### [EXCERPT PROVIDED]
—————

# Halters for minis and baby goats



## Zarafia (Mar 25, 2012)

Back when I first got little five day old Pan I went right out to TSC and bought a medium sized goat halter. They didn't have any smalls in stock, so I ordered one and figured that surely Pan would grow to be a medium sized goat someday. At five days old the medium sized halter was almost as big as he was LOL.
A couple weeks later I got a call that my small goat halter had come in and I rushed right over and got it.
Long story short, Pan, now six months old is still too little for the small halter. I don't see him growing into it anytime soon.
Today I took that small halter in to Petco and compared it to some of the new "dog halters". I found one that was a little smaller than the goat halter, but had a similar design. So I bought it.
When I got home I tried it on Pan. It fits him WAY better than any goat halter I've seen and it's lighter weight too. It's called a "Halti" and it's a size 1. 
It's adjustable and I think it's going to make a nice halter for training Pan. He didn't like it at first, but I think that's because he isn't used to wearing something on his face and the few times I've put the old goat halter on him it was heavy and uncomfortable.
Tomorrow I'm going to spend some time making Pan wear the new halter and letting him get used to it.
Has anybody else ever tried this kind of halter on a small goat?


----------



## ksalvagno (Oct 6, 2009)

I haven't tried that one. I mainly use the dog collars. I do have small halters from my alpacas that fit the goats perfectly. You can find them here: http://www.camelidynamics.com/home/cam/smartlist_35/halters.html


----------



## Zarafia (Mar 25, 2012)

ksalvagno said:


> I haven't tried that one. I mainly use the dog collars. I do have small halters from my alpacas that fit the goats perfectly. You can find them here: http://www.camelidynamics.com/home/cam/smartlist_35/halters.html


Cool. I'd like to see a small one of those and see if it would fit Pan.
Tomorrow I'll get a pic of Pan wearing this new halter I got for him. I really like how lightweight it is.


----------



## ThreeHavens (Oct 20, 2011)

I used a halter once. Never again. She hated it with a burning and furious passion. :laugh:

I use dog collars.


----------



## Zarafia (Mar 25, 2012)

A girl who used to post here a lot (shame on me for not remembering her name!) got me interested in using halters. She had two saaen (sp) pack wethers who pulled carts for her and were very well trained. I admired her dedication to her goats and their training. Bless her heart, she was a teenage highschool girl and instead of hanging out at the mall with other teenagers she spent her time training and driving her goats.
I could kick myself for not remembering her name right now!


----------



## Zarafia (Mar 25, 2012)

Miranda! That's her name!
I can't remember her screenname here cause we lost our "friends" list with the changeover. But I'll message her on facebook and ask her how she's doing .


----------



## ThreeHavens (Oct 20, 2011)

Yes, us farm girls are not the typical teenager, methinks.


----------



## Zarafia (Mar 25, 2012)

I messaged Miranda and asked her to stop by here. I explained the upgrade and told her that I, for one, missed her .


----------



## KW Farms (Jun 21, 2008)

—————

### [DATA BLOCK]
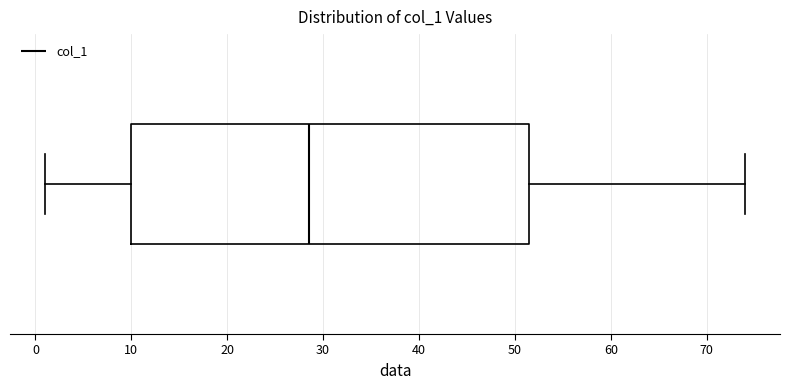

Transcribe this box plot: give where the median line is, the range the box spans, and where the two whiskers end, as read against the x-axis. The values are not printed on the chart, so give them approximately, as read against the axis.

median 29, box 10 to 52, whiskers 1 to 74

—————

### [WORK TASK A]
Using the halter thread above, decide whether each statement agrees with it: (i) Pan has grown into the small goat halter by six months old; (ii) the halter bought at Petco is a size 1; (iii) ThreeHavens uses dog collars. Answer yes or no for each and quote the words of the thread that decide it.
### [WORK TASK B]
Render this sentence from the halter thread in Spanish: "It's adjustable and I think it's going to make a nice halter for training Pan."

### [PROBLEM SOLUTION A]
(i) No: "Pan, now six months old is still too little for the small halter."
(ii) Yes: "It's called a "Halti" and it's a size 1."
(iii) Yes: "I use dog collars."

### [PROBLEM SOLUTION B]
Es ajustable y creo que va a ser un buen cabestro para entrenar a Pan.